Random Forest is a learning algorithm that is suitable for both Regression as well as Classification. Like a forest is comprised of trees, random forest contains various decision trees on a randomly selected data samples. It then retrieves predictions from each tree and obtains the best prediction by voting.
What is Random Forest Classification? In layman's terms, when we make decisions, we try to search some information regarding the decision. Let's say for buying a television, we search the internet, ask our friends regarding the latest models or visit stores and seek their advice regarding the topic. Now we try to finalize all their advices and make a list of all the recommended televisions. This is the first part of Random Forest Algorithm. Later, we create a voting mechanism in which we ask all the above advisors to vote the recommended television from the list we created earlier. This is the second part of Random Forest Algorithm. This is called ensembling.

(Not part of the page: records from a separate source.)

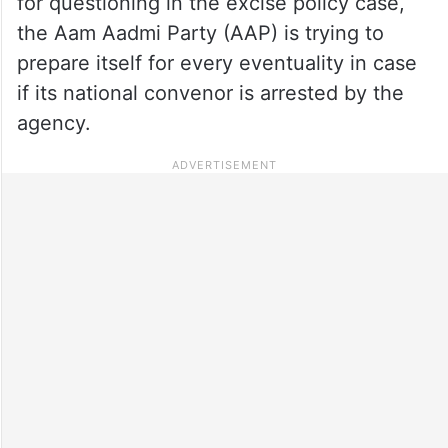
for questioning in the excise policy case,
the Aam Aadmi Party (AAP) is trying to
prepare itself for every eventuality in case
if its national convenor is arrested by the
agency.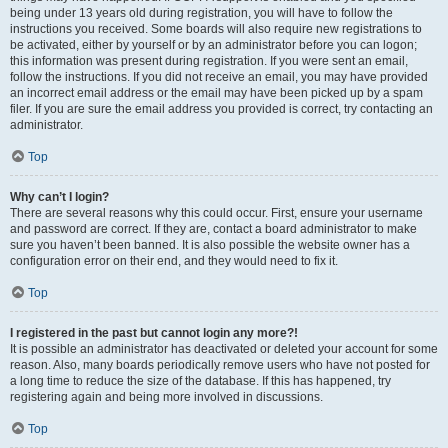
being under 13 years old during registration, you will have to follow the
instructions you received. Some boards will also require new registrations to
be activated, either by yourself or by an administrator before you can logon;
this information was present during registration. If you were sent an email,
follow the instructions. If you did not receive an email, you may have provided
an incorrect email address or the email may have been picked up by a spam
filer. If you are sure the email address you provided is correct, try contacting an
administrator.
Top
Why can’t I login?
There are several reasons why this could occur. First, ensure your username
and password are correct. If they are, contact a board administrator to make
sure you haven’t been banned. It is also possible the website owner has a
configuration error on their end, and they would need to fix it.
Top
I registered in the past but cannot login any more?!
It is possible an administrator has deactivated or deleted your account for some
reason. Also, many boards periodically remove users who have not posted for
a long time to reduce the size of the database. If this has happened, try
registering again and being more involved in discussions.
Top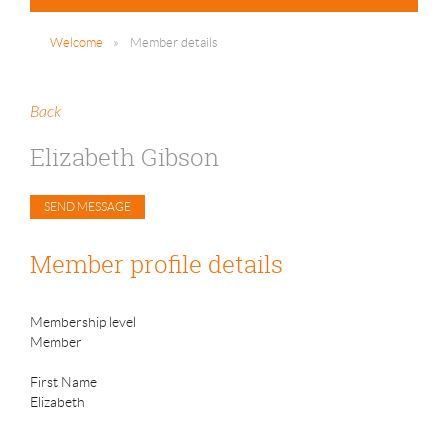
Welcome
Member details
Back
Elizabeth Gibson
Member profile details
Membership level
Member
First Name
Elizabeth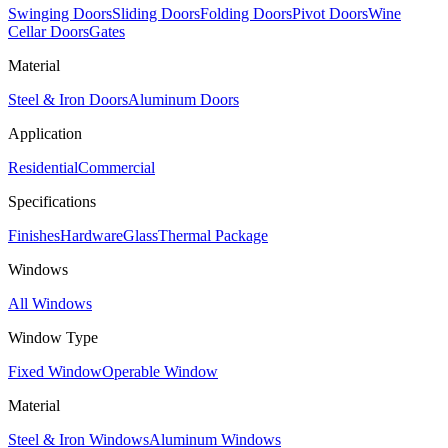
Swinging Doors
Sliding Doors
Folding Doors
Pivot Doors
Wine
Cellar Doors
Gates
Material
Steel & Iron Doors
Aluminum Doors
Application
Residential
Commercial
Specifications
Finishes
Hardware
Glass
Thermal Package
Windows
All Windows
Window Type
Fixed Window
Operable Window
Material
Steel & Iron Windows
Aluminum Windows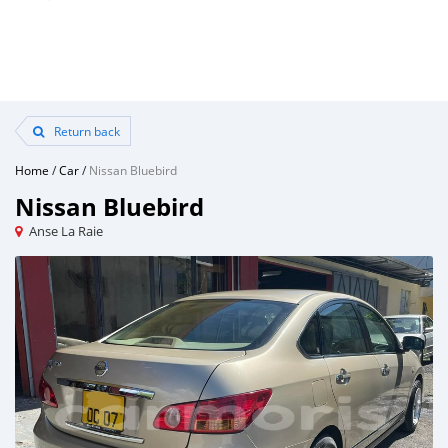
Return back
Home
/
Car
/
Nissan Bluebird
Nissan Bluebird
Anse La Raie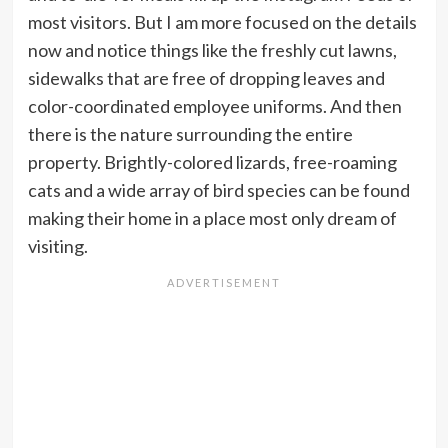
most visitors. But I am more focused on the details
now and notice things like the freshly cut lawns,
sidewalks that are free of dropping leaves and
color-coordinated employee uniforms. And then
there is the nature surrounding the entire
property. Brightly-colored lizards, free-roaming
cats and a wide array of bird species can be found
making their home in a place most only dream of
visiting.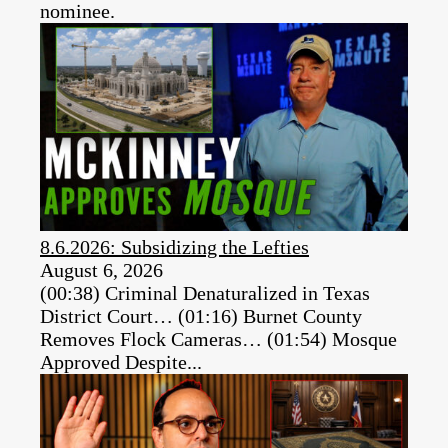
nominee.
8.6.2026: Subsidizing the Lefties
August 6, 2026
(00:38) Criminal Denaturalized in Texas
District Court… (01:16) Burnet County
Removes Flock Cameras… (01:54) Mosque
Approved Despite...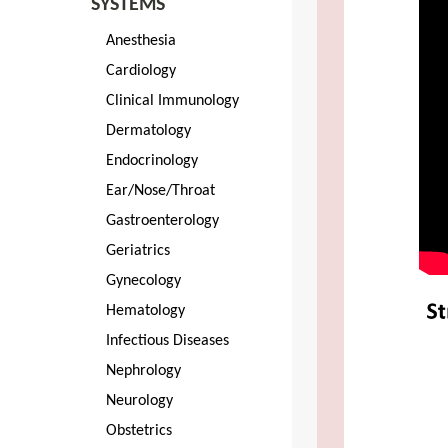
SYSTEMS
Anesthesia
Cardiology
Clinical Immunology
Dermatology
Endocrinology
Ear/Nose/Throat
Gastroenterology
Geriatrics
Gynecology
Hematology
Infectious Diseases
Nephrology
Neurology
Obstetrics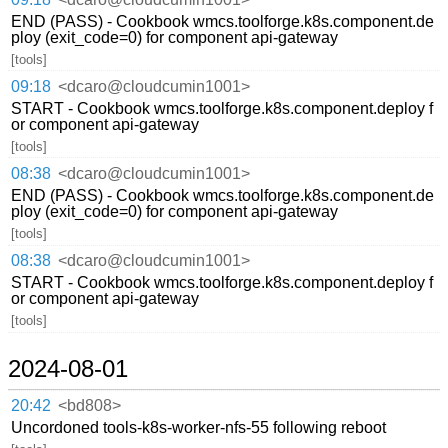
END (PASS) - Cookbook wmcs.toolforge.k8s.component.de
ploy (exit_code=0) for component api-gateway
[tools]
09:18
<dcaro@cloudcumin1001>
START - Cookbook wmcs.toolforge.k8s.component.deploy f
or component api-gateway
[tools]
08:38
<dcaro@cloudcumin1001>
END (PASS) - Cookbook wmcs.toolforge.k8s.component.de
ploy (exit_code=0) for component api-gateway
[tools]
08:38
<dcaro@cloudcumin1001>
START - Cookbook wmcs.toolforge.k8s.component.deploy f
or component api-gateway
[tools]
2024-08-01
20:42
<bd808>
Uncordoned tools-k8s-worker-nfs-55 following reboot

How does it work? Random Forest Classification works with the help of following steps:
- Select Random samples from the dataset
- Construct a decision tree for each sample and get prediction result from each tree
- Perform vote for the predictions
- Select the most voted prediction as the final result
Example: In the given Dataset, the CSV contains certain columns as features which are UserID,Gender, Age, Estimated Salary and the outcome is categorical column, Purchased. The dataset is split into Train and Test sets in the ratio of 0.75:0.25 using the CrossValidation module and normalized accordingly using ScikitLearn StandardScalar module. A Random Forest Classifier is then generated with N = 10 trees and using entropy as the quality measure of the splits. The classifier is then fit to the Training dataset and predictions are then made on the Test dataset.